Description of the task: From the entries that follow, copy every line with the word "assign".

Provided data:
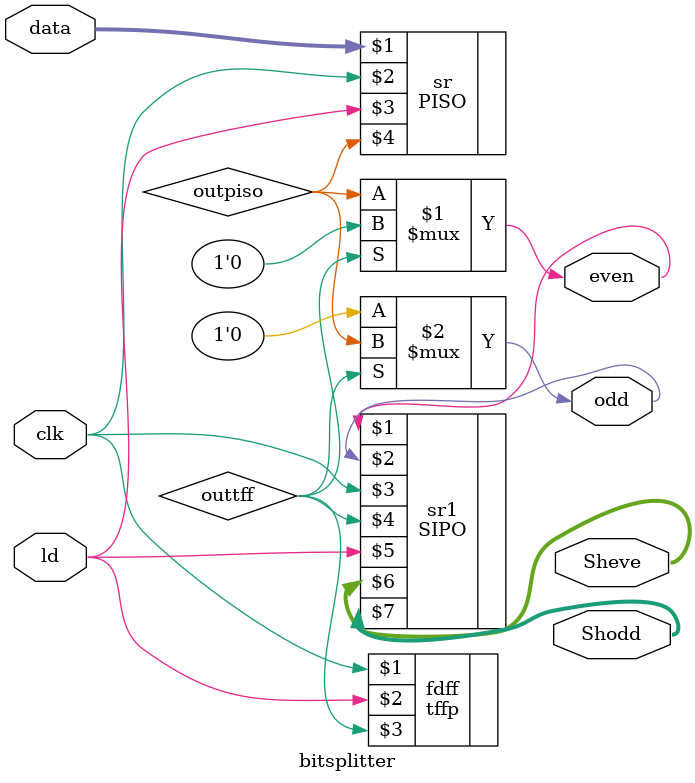
<source format=v>
module bitsplitter(
	input [7:0]data,
	input clk,
	input ld,
	output even,
	output odd,
	output [3:0]Sheve,
	output [3:0]Shodd
);
wire outpiso;
wire outtff;
wire held;
PISO sr(data,clk,ld,outpiso);
tffp fdff(clk,ld,outtff);
assign even=outtff?1'b0:outpiso;
assign odd=(outtff)?outpiso:1'b0;
SIPO sr1(even,odd,clk,outtff,ld,Sheve,Shodd);
endmodule
/*
module bitsplitter(
	input [7:0]data,
	input clk,
	input ld,
	output even,
	output odd
);
wire outpiso;
wire outtff;
PISO sr(data,clk,ld,outpiso);
tffp fdff(clk,ld,outtff);
assign even=odd=(outtff)?1'b0:outpiso;
assign odd=(outtff)?outpiso:1'b0;
endmodule
*/

</source>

Your response:
assign even=outtff?1'b0:outpiso;
assign odd=(outtff)?outpiso:1'b0;
assign even=odd=(outtff)?1'b0:outpiso;
assign odd=(outtff)?outpiso:1'b0;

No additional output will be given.